Just wondering... i'm playing open A, 2nd D, 4th G, and 3rd B. I was thinking it would be Asus2/sus4, right?


----------



## FYP666 (May 27, 2010)

I'd say it's Asusadd9.


----------



## HammerAndSickle (May 27, 2010)

Depends on the context, really. Could be what you mentioned, or an Em7sus4 or a Bm7add13? But I'd say the most likely choice is D6/9.


----------



## Mr. Big Noodles (May 28, 2010)

Two points to consider:

1. Not everything is a chord tone.
2. Not every chord is functional.

Maybe three:

3. Not every chord is what it appears to be.

That being said, what is the context?
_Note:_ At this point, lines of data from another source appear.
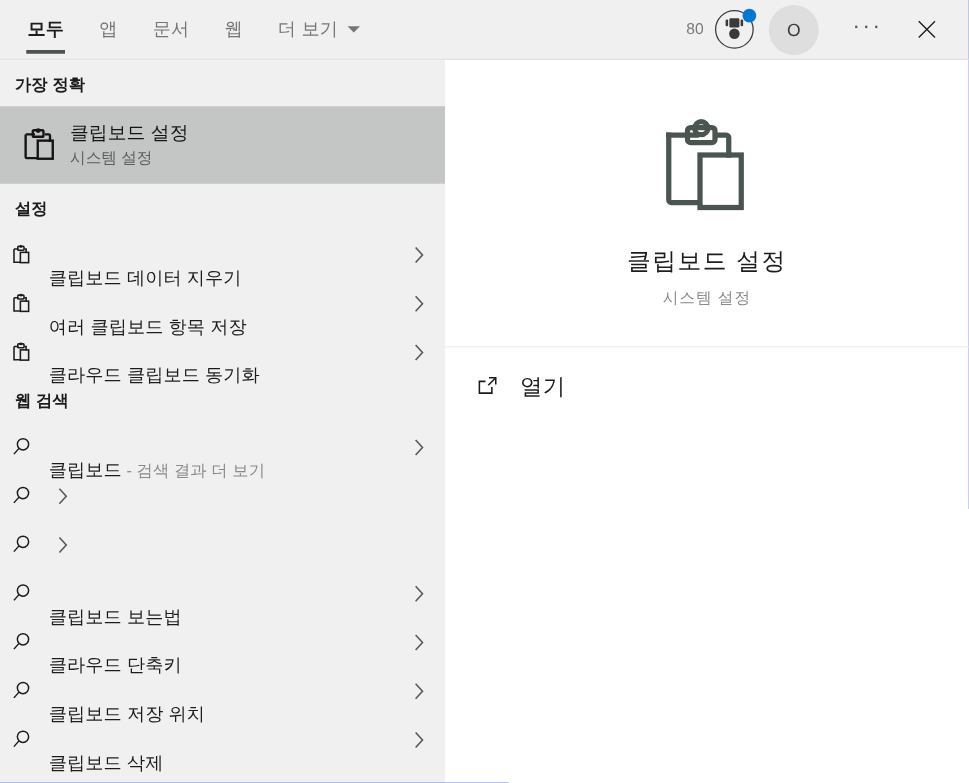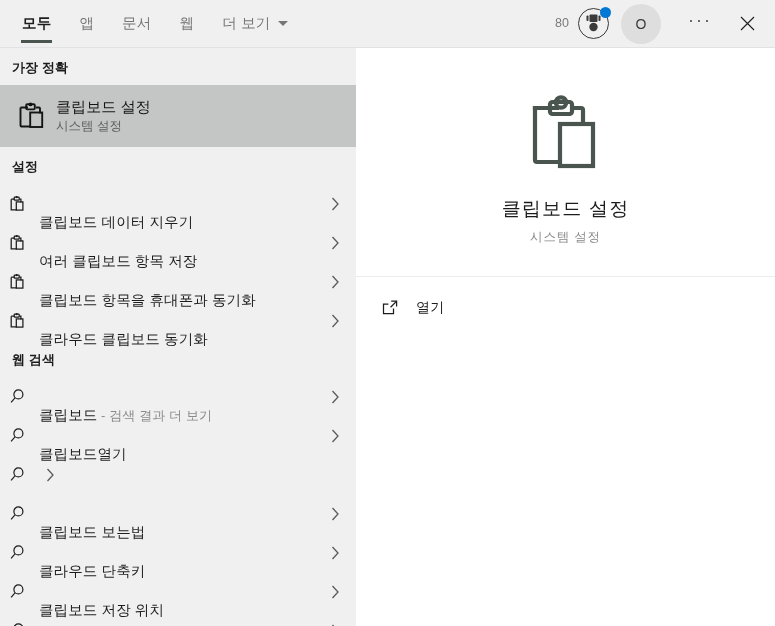--- a/index.html
+++ b/index.html
@@ -71,21 +71,21 @@
     width: 0; height: 0;
     border-left: 5px solid transparent;
     border-right: 5px solid transparent;
     border-top: 5px solid #767676;
   }
 
   .header-right {
     display: flex;
     align-items: center;
     height: 47px;
-    padding-right: 4px;
+    padding-right: 10px;
   }
 
   .rewards-points {
     font-size: 12.5px;
     color: #7a7a7a;
     margin-right: 8px;
     line-height: 1;
   }
 
   .rewards-icon-wrap {
@@ -273,21 +273,21 @@
     cursor: pointer;
   }
   .action-row .a-icon {
     width: 34px;
     min-width: 34px;
     display: flex;
     align-items: center;
     justify-content: flex-start;
   }
   .action-row .a-label {
-    font-size: 14px;
+    font-size: 18px;
     color: #1c1c1c;
     letter-spacing: 0.2px;
   }
 </style>
 </head>
 <body>
 
 <div id="app">
 
   <div class="header">
@@ -396,48 +396,31 @@
           </svg>
         </div>
         <div class="r-label">여러 클립보드 항목 저장</div>
         <div class="chevron">
           <svg width="9" height="14" viewBox="0 0 9 14">
               <path d="M1.5 1 L7 7 L1.5 13" stroke="#5a5a5a" stroke-width="1.3" fill="none"></path>
             </svg>
         </div>
       </div>
 
+
       <div class="result-row">
         <div class="r-icon">
           <svg width="17" height="17" viewBox="0 0 17 17">
             <path d="M2.2 4.2 v10.6 h5.6" stroke="#1c1c1c" stroke-width="1.25" fill="none"></path>
             <path d="M2.2 4.2 h3.6 M10.6 4.2 h1.3 v3.2" stroke="#1c1c1c" stroke-width="1.25" fill="none"></path>
             <rect x="5.2" y="2.1" width="5" height="3.1" rx="0.7" stroke="#1c1c1c" stroke-width="1.25" fill="none"></rect>
             <circle cx="7.7" cy="2.1" r="1.1" fill="#1c1c1c"></circle>
             <rect x="7.3" y="6.9" width="6.6" height="8.2" stroke="#1c1c1c" stroke-width="1.25" fill="none"></rect>
           </svg>
         </div>
-        <div class="r-label">클립보드 항목을 휴대폰과 동기화</div>
-        <div class="chevron">
-          <svg width="9" height="14" viewBox="0 0 9 14">
-              <path d="M1.5 1 L7 7 L1.5 13" stroke="#5a5a5a" stroke-width="1.3" fill="none"></path>
-            </svg>
-        </div>
-      </div>
-
-      <div class="result-row">
-        <div class="r-icon">
-          <svg width="17" height="17" viewBox="0 0 17 17">
-            <path d="M2.2 4.2 v10.6 h5.6" stroke="#1c1c1c" stroke-width="1.25" fill="none"></path>
-            <path d="M2.2 4.2 h3.6 M10.6 4.2 h1.3 v3.2" stroke="#1c1c1c" stroke-width="1.25" fill="none"></path>
-            <rect x="5.2" y="2.1" width="5" height="3.1" rx="0.7" stroke="#1c1c1c" stroke-width="1.25" fill="none"></rect>
-            <circle cx="7.7" cy="2.1" r="1.1" fill="#1c1c1c"></circle>
-            <rect x="7.3" y="6.9" width="6.6" height="8.2" stroke="#1c1c1c" stroke-width="1.25" fill="none"></rect>
-          </svg>
-        </div>
         <div class="r-label">클라우드 클립보드 동기화</div>
         <div class="chevron">
           <svg width="9" height="14" viewBox="0 0 9 14">
               <path d="M1.5 1 L7 7 L1.5 13" stroke="#5a5a5a" stroke-width="1.3" fill="none"></path>
             </svg>
         </div>
       </div>
 
       <div class="section-head">웹 검색</div>
 
@@ -458,21 +441,20 @@
         </div>
       </div>
 
       <div class="result-row">
         <div class="r-icon">
           <svg width="17" height="17" viewBox="0 0 17 17">
             <circle cx="9.4" cy="6.4" r="4.5" stroke="#1c1c1c" stroke-width="1.2" fill="none"></circle>
             <path d="M6.2 9.7 L2.1 14.3" stroke="#1c1c1c" stroke-width="1.2" fill="none"></path>
           </svg>
         </div>
-        <div class="r-label">클립보드열기</div>
         <div class="chevron">
           <svg width="9" height="14" viewBox="0 0 9 14">
               <path d="M1.5 1 L7 7 L1.5 13" stroke="#5a5a5a" stroke-width="1.3" fill="none"></path>
             </svg>
         </div>
       </div>
 
       <div class="result-row">
         <div class="r-icon">
           <svg width="17" height="17" viewBox="0 0 17 17">

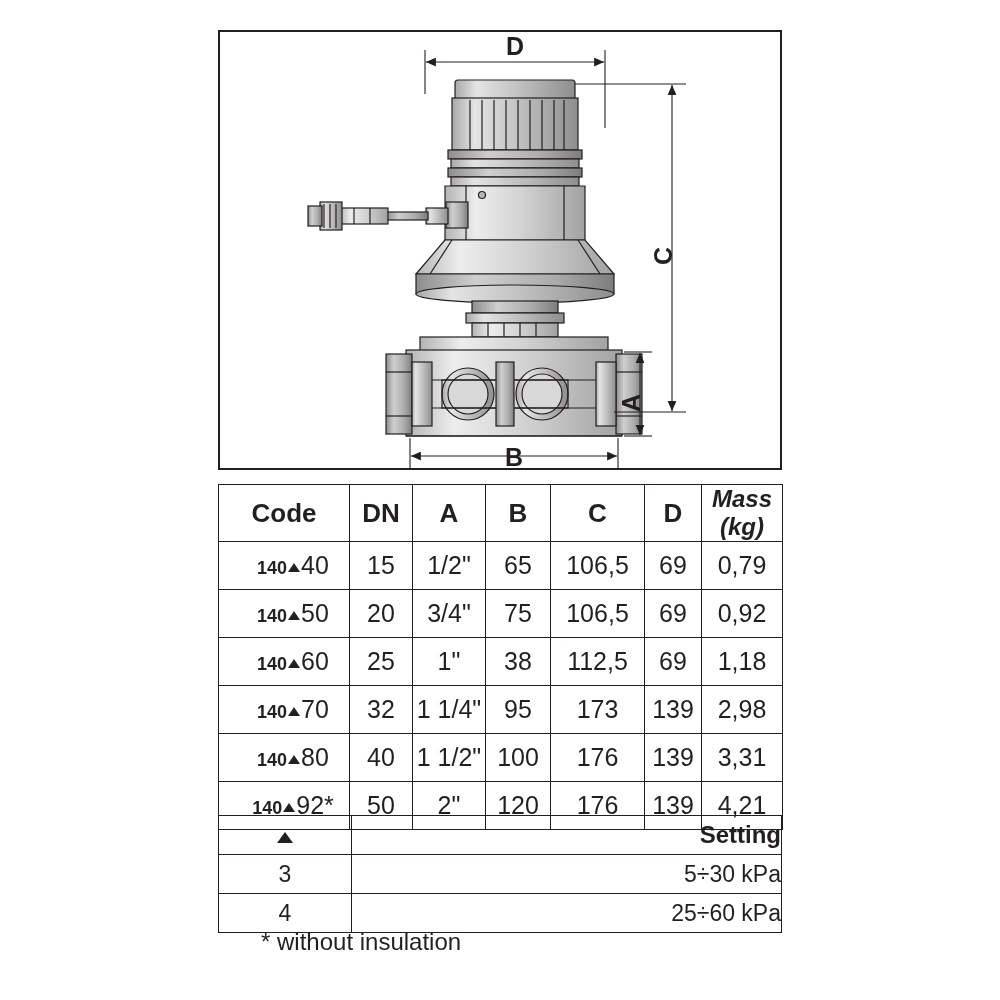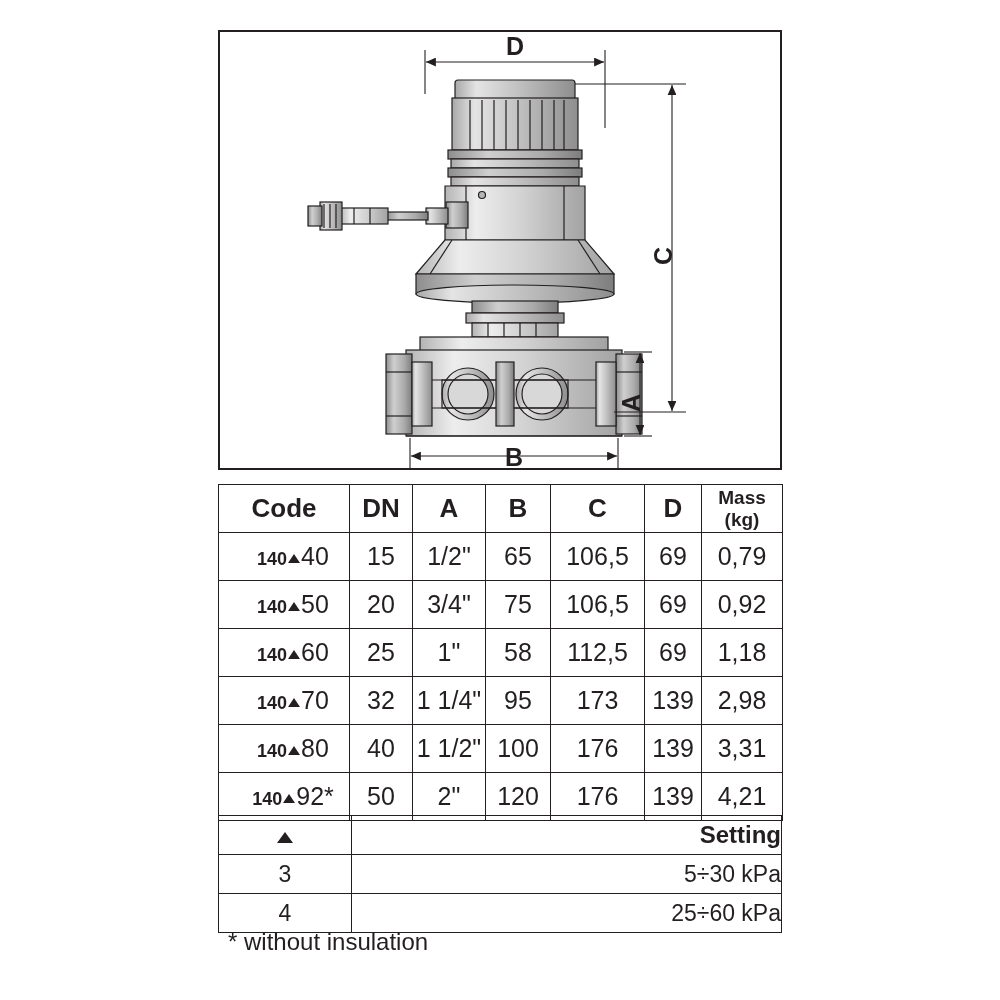--- a/index.html
+++ b/index.html
@@ -52,22 +52,23 @@
     height: 47px;
     font-size: 25px;
     color: #231f20;
     font-family: "Liberation Sans", sans-serif;
   }
   .dim-table thead th {
     font-weight: bold;
     font-size: 26px;
   }
   .dim-table thead th.small {
-    font-size: 19px;
-    font-weight: bold;
+    font-size: 24px;
+    font-weight: bold;
+    font-style: italic;
   }
   .code-cell {
     font-size: 25px;
     text-align: left;
     padding-left: 18px !important;
   }
   .code-cell .code-prefix {
     font-weight: bold;
     font-size: 18px;
   }
@@ -112,21 +113,21 @@
   .tri-hdr {
     display: inline-block;
     width: 0; height: 0;
     border-left: 8px solid transparent;
     border-right: 8px solid transparent;
     border-bottom: 11px solid #231f20;
   }
 
   .footnote {
     position: absolute;
-    left: 228px;
+    left: 261px;
     top: 928px;
     font-size: 24px;
     color: #231f20;
   }
 
   
   .dim-label {
     font-family: "Liberation Sans", sans-serif;
     font-size: 25px;
     font-weight: bold;
@@ -305,21 +306,21 @@
         <td>3/4"</td>
         <td>75</td>
         <td>106,5</td>
         <td>69</td>
         <td>0,92</td>
       </tr>
       <tr>
         <td class="code-cell"><span class="code-prefix">140</span><span class="tri"></span><span>60</span></td>
         <td>25</td>
         <td>1"</td>
-        <td>58</td>
+        <td>38</td>
         <td>112,5</td>
         <td>69</td>
         <td>1,18</td>
       </tr>
       <tr>
         <td class="code-cell"><span class="code-prefix">140</span><span class="tri"></span><span>70</span></td>
         <td>32</td>
         <td>1 1/4"</td>
         <td>95</td>
         <td>173</td>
That will tell us a lot more than four notes that can be arranged in superfluously numerous permutations.


----------



## 777 (May 28, 2010)

SchecterWhore said:


> Two points to consider:
> 
> 1. Not everything is a chord tone.
> 2. Not every chord is functional.
> ...



I love you SW


----------



## Mr. Big Noodles (May 29, 2010)

777 said:


> I love you SW


----------



## HumanFuseBen (May 29, 2010)

SchecterWhore said:


> Two points to consider:
> 
> 1. Not everything is a chord tone.
> 2. Not every chord is functional.
> ...



it is strummed in a chord progression. it goes (mystery chord we're talking about), then CM7, FM7, D sus2 (implied D Major). thanks for the help, guys!


----------



## Mr. Big Noodles (May 29, 2010)

HumanFuseBen said:


> it is strummed in a chord progression. it goes (mystery chord we're talking about), then CM7, FM7, D sus2 (implied D Major). thanks for the help, guys!



I'd have to hear it. In the realm of classification, I'm guessing that it's more of a sound that a functional chord. However, if there is a function, I'd probably say it's some sort of A chord.


----------